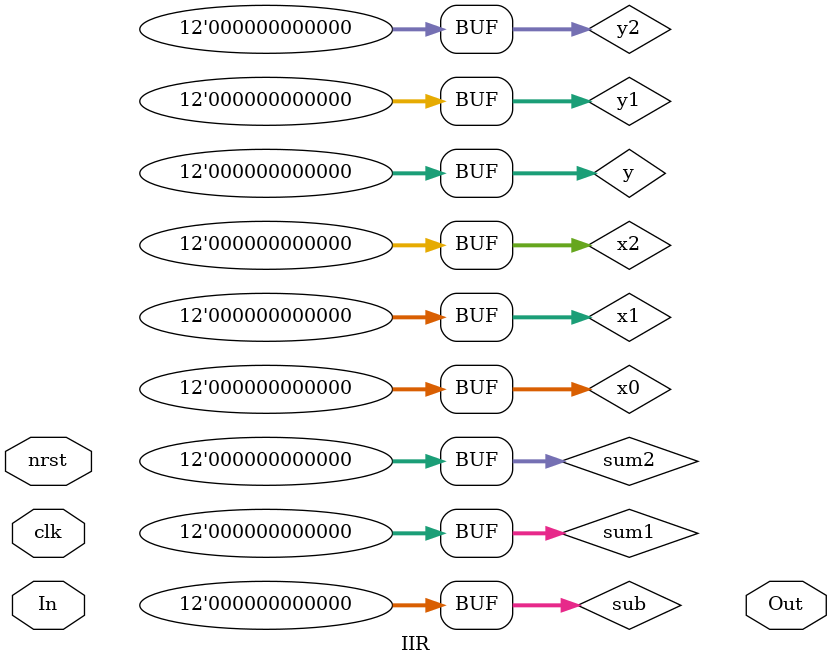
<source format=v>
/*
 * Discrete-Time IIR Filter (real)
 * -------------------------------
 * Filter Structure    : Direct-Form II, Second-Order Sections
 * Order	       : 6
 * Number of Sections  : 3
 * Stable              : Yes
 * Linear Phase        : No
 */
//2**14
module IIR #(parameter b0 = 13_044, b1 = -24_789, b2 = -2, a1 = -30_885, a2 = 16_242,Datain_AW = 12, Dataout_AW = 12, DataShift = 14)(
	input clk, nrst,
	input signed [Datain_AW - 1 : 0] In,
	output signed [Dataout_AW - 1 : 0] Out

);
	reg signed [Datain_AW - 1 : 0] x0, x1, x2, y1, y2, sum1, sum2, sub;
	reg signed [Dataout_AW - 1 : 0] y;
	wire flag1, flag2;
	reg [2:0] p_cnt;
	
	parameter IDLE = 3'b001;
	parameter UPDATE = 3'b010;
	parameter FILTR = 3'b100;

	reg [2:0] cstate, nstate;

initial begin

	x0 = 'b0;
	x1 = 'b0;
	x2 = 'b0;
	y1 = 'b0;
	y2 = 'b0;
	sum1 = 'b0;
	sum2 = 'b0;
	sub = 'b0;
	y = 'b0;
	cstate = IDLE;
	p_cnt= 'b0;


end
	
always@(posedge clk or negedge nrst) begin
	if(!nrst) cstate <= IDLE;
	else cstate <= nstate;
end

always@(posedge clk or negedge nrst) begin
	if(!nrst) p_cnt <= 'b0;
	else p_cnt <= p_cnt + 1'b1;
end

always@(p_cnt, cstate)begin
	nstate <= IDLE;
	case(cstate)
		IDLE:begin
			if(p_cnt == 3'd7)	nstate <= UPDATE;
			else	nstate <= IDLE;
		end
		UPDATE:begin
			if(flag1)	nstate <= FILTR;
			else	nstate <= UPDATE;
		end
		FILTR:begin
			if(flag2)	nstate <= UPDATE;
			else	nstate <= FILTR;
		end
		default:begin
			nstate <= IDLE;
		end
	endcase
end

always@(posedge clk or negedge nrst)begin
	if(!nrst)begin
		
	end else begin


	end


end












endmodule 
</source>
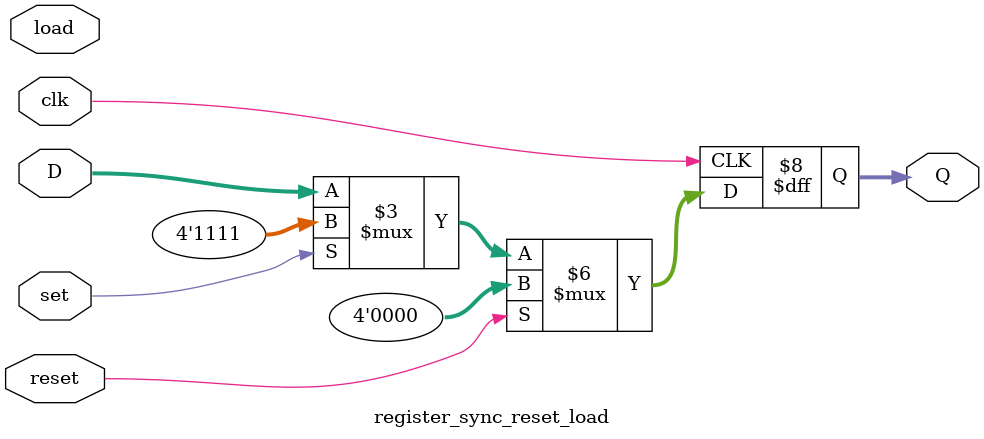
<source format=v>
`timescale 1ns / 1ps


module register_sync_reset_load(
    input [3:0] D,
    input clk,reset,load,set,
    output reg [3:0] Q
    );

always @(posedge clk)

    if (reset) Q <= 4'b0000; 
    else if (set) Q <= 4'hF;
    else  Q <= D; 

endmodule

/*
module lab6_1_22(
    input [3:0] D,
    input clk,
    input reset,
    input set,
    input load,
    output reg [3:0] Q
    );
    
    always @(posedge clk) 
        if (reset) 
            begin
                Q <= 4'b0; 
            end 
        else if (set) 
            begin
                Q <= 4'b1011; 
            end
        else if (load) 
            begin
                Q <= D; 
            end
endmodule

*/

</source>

• • • • • • •

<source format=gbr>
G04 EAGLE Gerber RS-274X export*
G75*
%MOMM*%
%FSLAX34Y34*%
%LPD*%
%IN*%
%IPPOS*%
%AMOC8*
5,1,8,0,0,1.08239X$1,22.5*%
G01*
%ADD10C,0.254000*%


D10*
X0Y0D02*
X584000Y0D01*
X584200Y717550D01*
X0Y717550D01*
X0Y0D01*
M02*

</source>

• • • • • • •

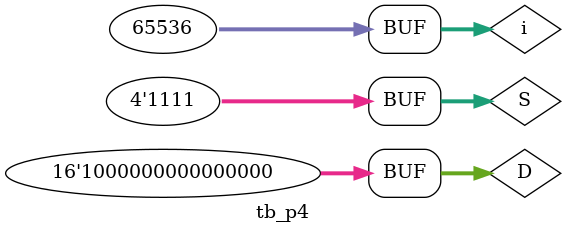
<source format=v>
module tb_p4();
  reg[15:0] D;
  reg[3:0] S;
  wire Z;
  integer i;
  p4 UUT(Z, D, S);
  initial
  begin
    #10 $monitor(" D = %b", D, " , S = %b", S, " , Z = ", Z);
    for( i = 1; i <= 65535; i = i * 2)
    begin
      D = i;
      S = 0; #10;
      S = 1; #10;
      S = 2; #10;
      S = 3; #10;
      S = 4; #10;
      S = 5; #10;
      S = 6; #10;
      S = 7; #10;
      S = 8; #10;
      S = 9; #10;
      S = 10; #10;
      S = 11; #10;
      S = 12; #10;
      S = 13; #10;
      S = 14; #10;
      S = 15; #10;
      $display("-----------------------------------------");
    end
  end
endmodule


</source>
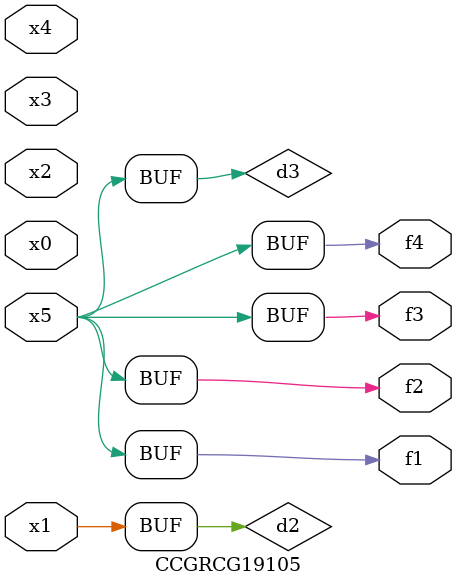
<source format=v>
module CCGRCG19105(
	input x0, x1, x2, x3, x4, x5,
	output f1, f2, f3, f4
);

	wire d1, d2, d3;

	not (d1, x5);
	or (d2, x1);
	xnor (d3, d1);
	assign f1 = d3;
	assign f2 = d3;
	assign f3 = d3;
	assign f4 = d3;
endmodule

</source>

• • • • • • •

**Task instructions**
Please count the lines of the material above that contain "parameter", and give only the number.

**Output below**
4